Des usages du potager socialement situés

Dans les communes de Rennes, Caen et Alençon, terrain d'enquête du géographe Maxime Marie, la production des jardins individuels représente entre 5 et 18 % de l'alimentation des ménages, en fonction des villes. Des disparités géographiques qui s'expliquent par les caractéristiques foncières et sociodémographiques de ces zones urbaines : la quantité de maisons avec jardin et la facilité d'y avoir accès d'une part, la présence de classes populaires d'autre part.

« Je ne suis pas certain que la majorité de la population ait envie de faire du jardinage »

En effet, si les catégories jeunes, diplômées et relativement aisées de la population s'adonnent de plus en plus aux joies du maraîchage amateur, c'est avant tout dans une démarche esthétique, récréative et pédagogique. Des légumes d'été surtout : quelques tomates, deux courgettes et un peu de basilic. Pas de quoi passer l'hiver. En revanche, au sein des catégories plus populaires, ouvriers et ouvrières en activité ou à la retraite, cultiver son potager est une pratique de subsistance. Les surfaces productives sont nettement plus grandes et contribuent fortement à l'alimentation de ces ménages. Ils font pousser des navets, des poireaux et des choux durant les saisons froides et font des conserves durant les périodes fastes, s'assurant une certaine autonomie alimentaire tout au long de l'année. « Plus les répondants sont issus de catégories populaires, plus ils expliquent qu'en cas de difficulté économique, comme une perte de revenus, leur potager pourra leur permettre de survivre à cette période », explique Maxime Marie. Mais au sein du monde ouvrier qui dispose d'un bout de jardin et conserve un lien, souvent familial, avec le secteur agricole, entretenir un potager dépasse aussi la fonction nutritive et fait partie d'un style de vie populaire source de fierté.

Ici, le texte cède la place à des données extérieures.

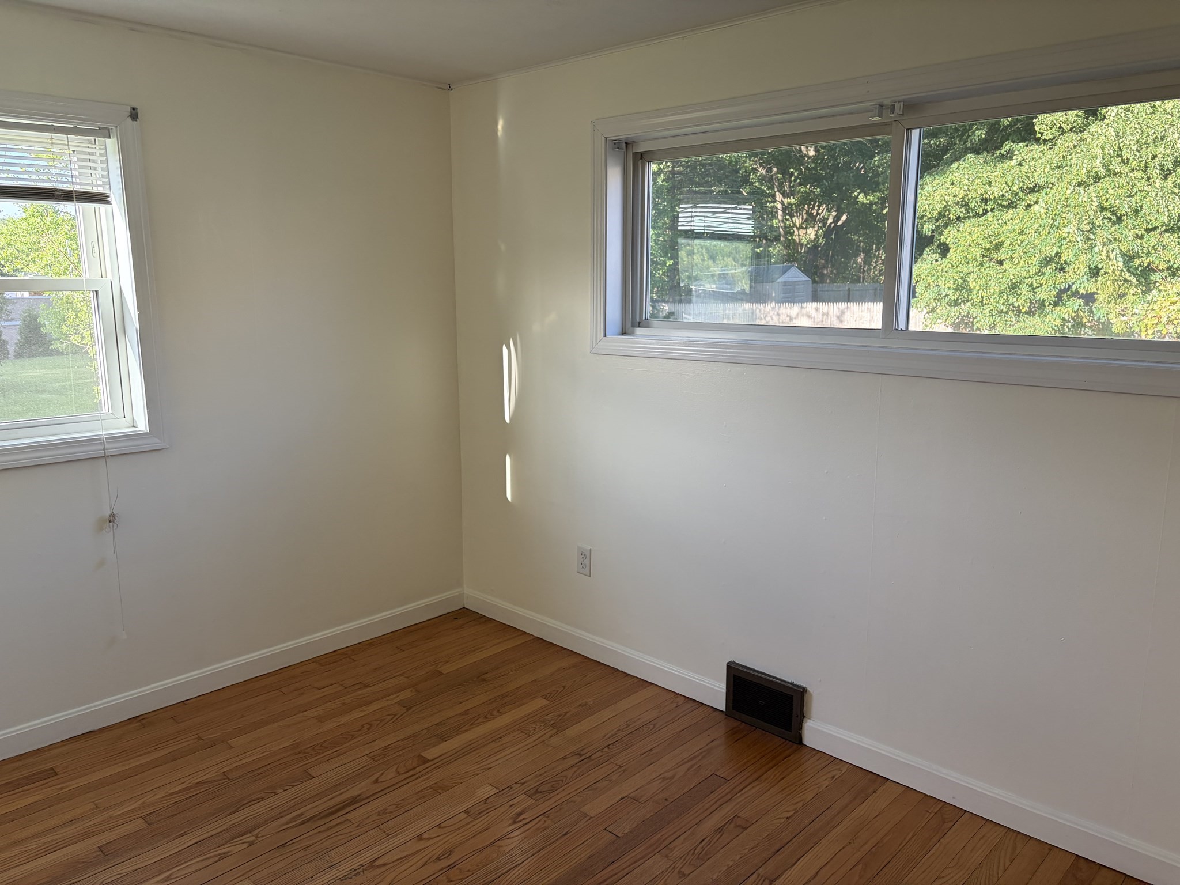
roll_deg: +0.9
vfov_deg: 53.1
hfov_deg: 67.3
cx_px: 590
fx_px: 886
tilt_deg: -9.3
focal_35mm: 26
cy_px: 442
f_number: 1.6
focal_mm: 5.96
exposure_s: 1/222
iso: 125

Glorification des pratiques populaires

Historiquement, les jardins ouvriers sortent de terre au XIXe siècle sous l'impulsion de l'État et du patronat qui y voient un moyen de soutenir la reproduction de la force de travail nécessaire au capitalisme industriel et un outil de contrôle des comportements du prolétariat, souvent jugés immoraux ou pire, subversifs. Un hygiénisme social intégré par les classes populaires elles-mêmes et qui imprègne les discours très positifs des classes dominantes sur le potager, mettant en avant son potentiel de résilience et glorifiant le surtravail domestique qu'il implique. « Dans les discours, le potager est valorisé comme une activité saine et souhaitable. En réalité, je ne suis pas certain que la majorité de la population ait envie de faire du jardinage. La preuve, ceux qui ont les meilleures dispositions pour le faire, c'est-à-dire les catégories supérieures, sont ceux qui ont les potagers les plus petits. Si c'était vraiment si bien, ils en feraient plus, mais ils préfèrent aller au marché ou au magasin bio », analyse Maxime Marie. Car ce n'est pas un hasard si ce sont les couches populaires de la société qui contribuent, en volume, le plus à l'autoproduction alimentaire. Produire suffisamment pour assurer son alimentation reste un travail épuisant et peu rémunérateur. On peut légitimement émettre l'hypothèse que si leurs salaires étaient plus élevés, à la hauteur de la valeur réellement produite par leur force de travail, les classes populaires passeraient sûrement un peu moins de leur « temps libre » à s'échiner pour sortir du sol des aliments nutritifs et goûtus. Sûrement qu'elles aussi iraient au petit marché de producteurs.